Methods: In this randomized study, adults with T1D and normal hypoglycemia awareness (GOLD score <4) used rtCGM (Guardian Connect Mobile) or isCGM (Freestyle Libre) during 4 days of physical activity (exercise phase) and in subsequent 4 weeks at home (home phase). Primary endpoints were time in hypoglycemia (<3.9 mmol/l [<70 mg/dl]) and time in range (3.9-10.0 mmol/l [70-180 mg/dl]).
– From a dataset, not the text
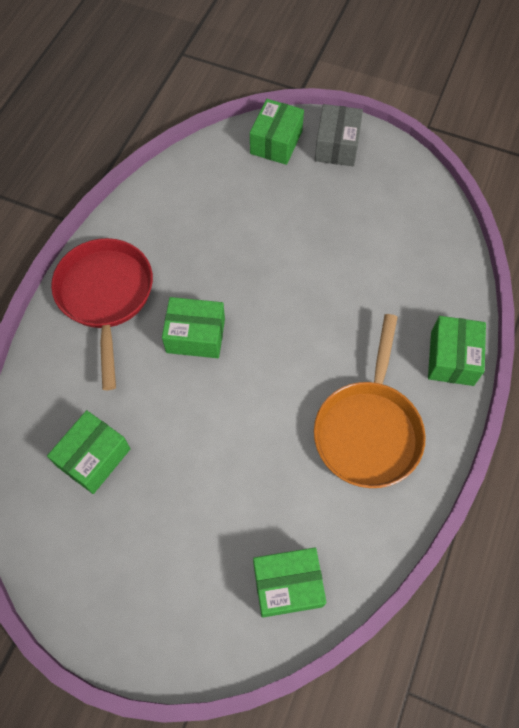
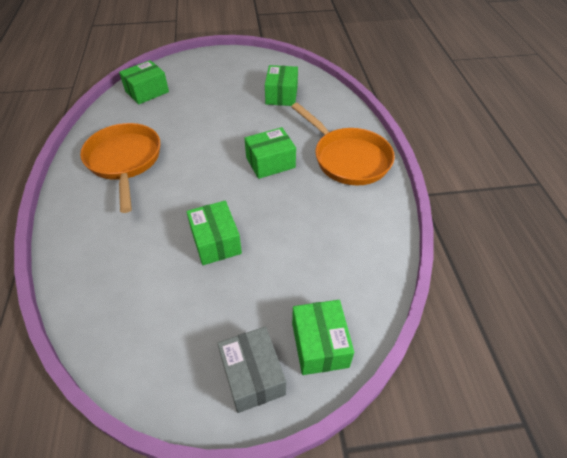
camera: 150 degrees right, 15 degrees down
red pan [51,238,153,390] -> orange pan [291,103,395,185]
green box [428,316,486,386] -> green box moved to [186,201,242,265]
The isCGM group wore an additional masked Enlite sensor (iPro2) for 6 days to check for bias between the different sensors used by the rtCGM and isCGM systems.

Results: Sixty adults with T1D (mean age 38±13 years, A1C 62±12 mmol/mol [7.8±1.1%]) were randomized to rtCGM (n=30) or isCGM (n=30). All participants completed the study. Percentage of time in hypoglycemia (<3.9 mmol/l [<70 mg/dl)) was lower among rtCGM vs. isCGM participants in the exercise phase (6.8±5.5% vs. 11.4±8.6%, respectively; p=0.018) and during the home phase (5.3±2.5% vs. 7.3±4.4%, respectively; p=0.035). Hypoglycemia differences were significant and most notable during the night. rtCGM participants spent more time in range (3.9-10 mmol/l [70-180 mg/dl]) than isCGM participants throughout both the exercise (78.5±10.2% vs. 69.7±16%, respectively; p=0.0149) and home (75.6±9.7% vs. 67.4±17.8%, respectively; p=0.0339) phases. The results were robust to the insignificant bias between rtCGM and isCGM sensors that masked CGM found in the isCGM arm.

Conclusion: rtCGM was superior to isCGM in reducing hypoglycemia and improving time in range in T1D adults with normal hypoglycemia awareness, demonstrating the value of rtCGM alarms during exercise and in daily diabetes self-management.


Funding

This study was initiated, designed, and performed by the investigators and supported by the Grant 15-26705A (program RVO-VFN00064165) of the Agency for Healthcare Research (AZV) of the Czech Republic.